## Exercise
Only the lines from the first line of the entries through the line with "本帖最后由 浅仓透透 于 2024-4-22 23:01 编辑" belong in the answer, each restated word for word and without pictures.

[Stored data]
◆ ◆ ◆
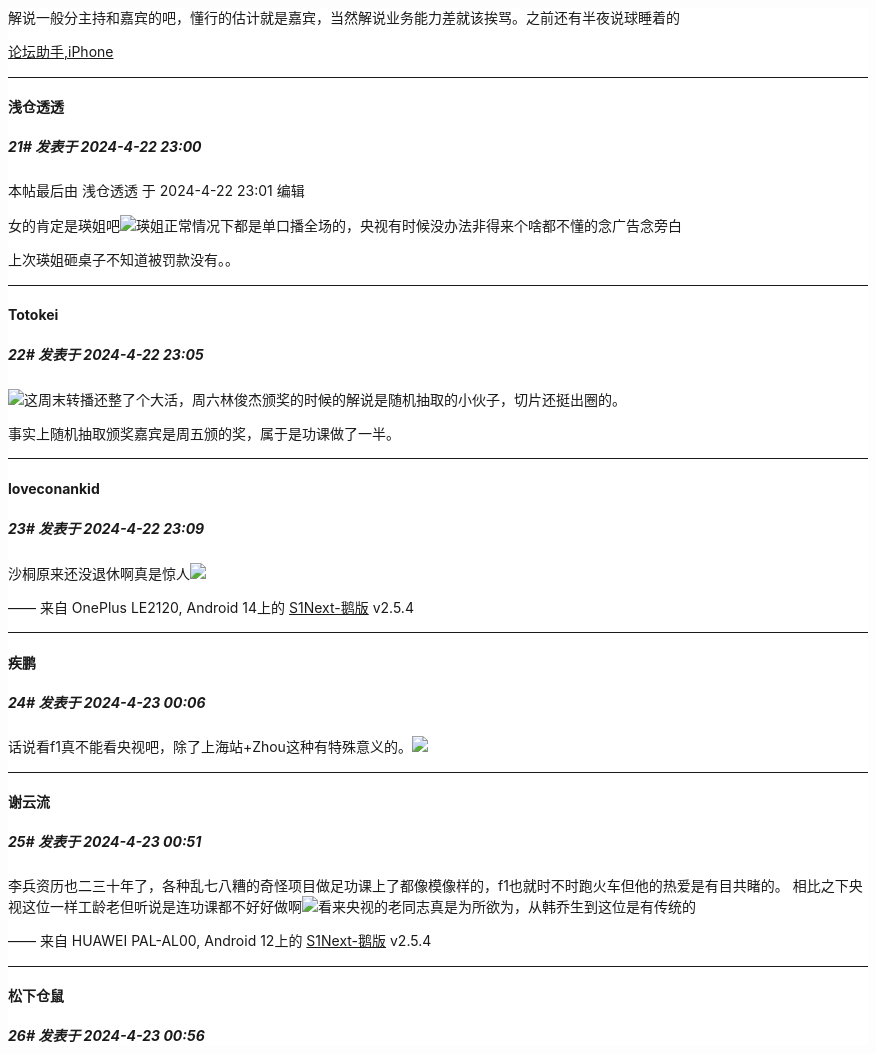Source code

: 解说一般分主持和嘉宾的吧，懂行的估计就是嘉宾，当然解说业务能力差就该挨骂。之前还有半夜说球睡着的

[论坛助手,iPhone](https://bbs.saraba1st.com/2b/forum.php?mod=viewthread&amp;tid=2029836)

*****

####  浅仓透透  
##### 21#       发表于 2024-4-22 23:00

 本帖最后由 浅仓透透 于 2024-4-22 23:01 编辑 

女的肯定是瑛姐吧<img src="https://static.saraba1st.com/image/smiley/face2017/067.png" referrerpolicy="no-referrer">瑛姐正常情况下都是单口播全场的，央视有时候没办法非得来个啥都不懂的念广告念旁白

上次瑛姐砸桌子不知道被罚款没有。。

*****

####  Totokei  
##### 22#       发表于 2024-4-22 23:05

<img src="https://static.saraba1st.com/image/smiley/face2017/004.gif" referrerpolicy="no-referrer">这周末转播还整了个大活，周六林俊杰颁奖的时候的解说是随机抽取的小伙子，切片还挺出圈的。

事实上随机抽取颁奖嘉宾是周五颁的奖，属于是功课做了一半。

*****

####  loveconankid  
##### 23#       发表于 2024-4-22 23:09

沙桐原来还没退休啊真是惊人<img src="https://static.saraba1st.com/image/smiley/face2017/068.png" referrerpolicy="no-referrer">

—— 来自 OnePlus LE2120, Android 14上的 [S1Next-鹅版](https://github.com/ykrank/S1-Next/releases) v2.5.4

*****

####  疾鹏  
##### 24#       发表于 2024-4-23 00:06

话说看f1真不能看央视吧，除了上海站+Zhou这种有特殊意义的。<img src="https://static.saraba1st.com/image/smiley/face2017/004.gif" referrerpolicy="no-referrer">

*****

####  谢云流  
##### 25#       发表于 2024-4-23 00:51

李兵资历也二三十年了，各种乱七八糟的奇怪项目做足功课上了都像模像样的，f1也就时不时跑火车但他的热爱是有目共睹的。
相比之下央视这位一样工龄老但听说是连功课都不好好做啊<img src="https://static.saraba1st.com/image/smiley/face2017/024.png" referrerpolicy="no-referrer">看来央视的老同志真是为所欲为，从韩乔生到这位是有传统的

—— 来自 HUAWEI PAL-AL00, Android 12上的 [S1Next-鹅版](https://github.com/ykrank/S1-Next/releases) v2.5.4

*****

####  松下仓鼠  
##### 26#       发表于 2024-4-23 00:56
◆ ◆ ◆
## Answer space
Source code

: 解说一般分主持和嘉宾的吧，懂行的估计就是嘉宾，当然解说业务能力差就该挨骂。之前还有半夜说球睡着的

[论坛助手,iPhone](https://bbs.saraba1st.com/2b/forum.php?mod=viewthread&amp;tid=2029836)

*****

####  浅仓透透  
##### 21#       发表于 2024-4-22 23:00

 本帖最后由 浅仓透透 于 2024-4-22 23:01 编辑 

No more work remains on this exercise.